Angus McKay joins Pat Harrow, Mark Oldfield and Bronwen Murray facing scrutiny for potential conflicts of interest in water use.
McKay, a Methven farmer who represents the Rakaia constituency, has said he has interests in a farm supplied by an irrigation scheme and that he might seek shares in the Barrhill-Chertsey irrigation scheme for his home farm.
Until recently, Harrow, Oldfield and Murray were the only regional councillors holding water consents who had been asked by the auditor-general to explain themselves after voting against proposed water-management charges.
McKay had previously said he had no concerns about the auditor-general becoming involved. "The chairman at the time [Sir Kerry Burke] said as individuals you have to own up to any interests, and we did. Well, I did."
Investigators from the office will be in Christchurch this week, and McKay said yesterday that he would meet them tomorrow.

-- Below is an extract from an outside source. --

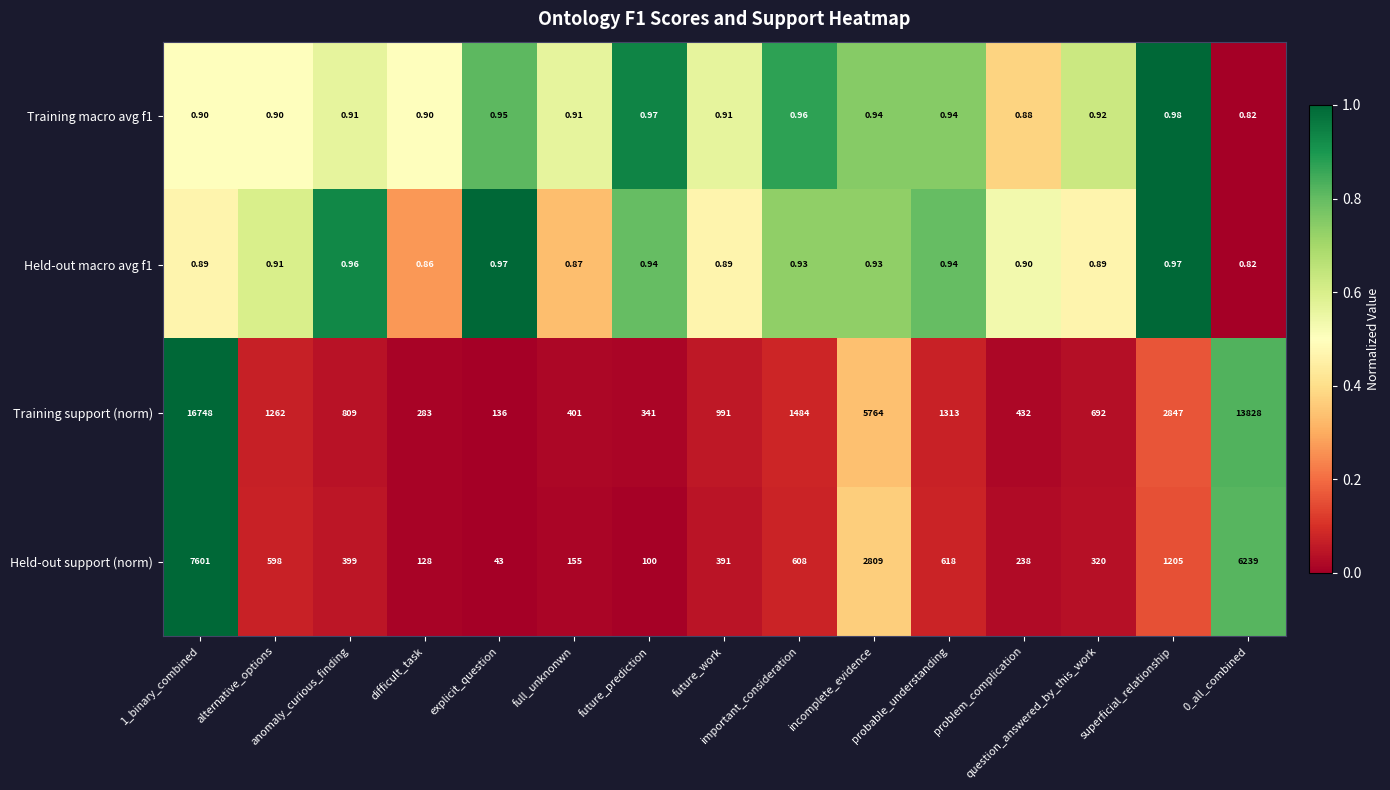

How many categories are shown in the chart?

15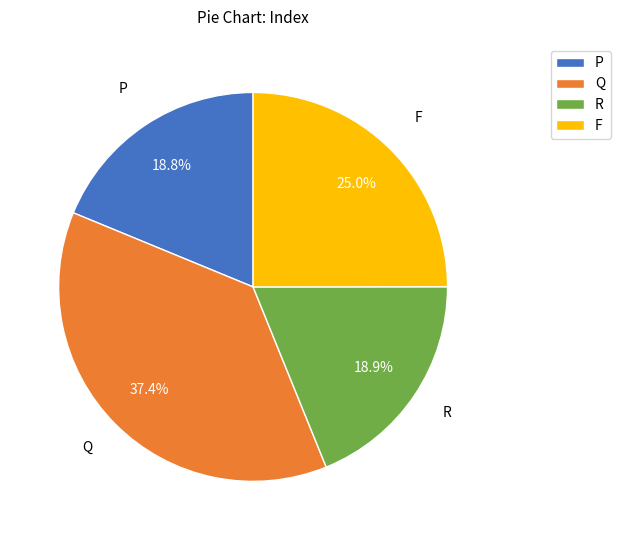

What is the largest slice in the pie chart?

Q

"In the Ashburton-Ellesmere area there are a lot of people associated with water or human-effluent consents. It's pretty difficult to get away from it," he said.
Christchurch Central Labour MP Brendon Burns made the complaint to the auditor-general in July after the water-charge proposal was voted down and shelved for a year.
As a result, ECan's general rates rose 10.6 per cent rather than 2.7 per cent, and the council lost more than $2.15 million of expected user-pays income.
Burns confirmed yesterday that the auditor-general's two-person team was heading to Christchurch.
Burke warned regional councillors in March that they could be dismissed if they made money from undeclared conflicts of interest. He had gained a legal opinion from the auditor-general that said councillors with water consents had to "think carefully" before taking part in those discussions.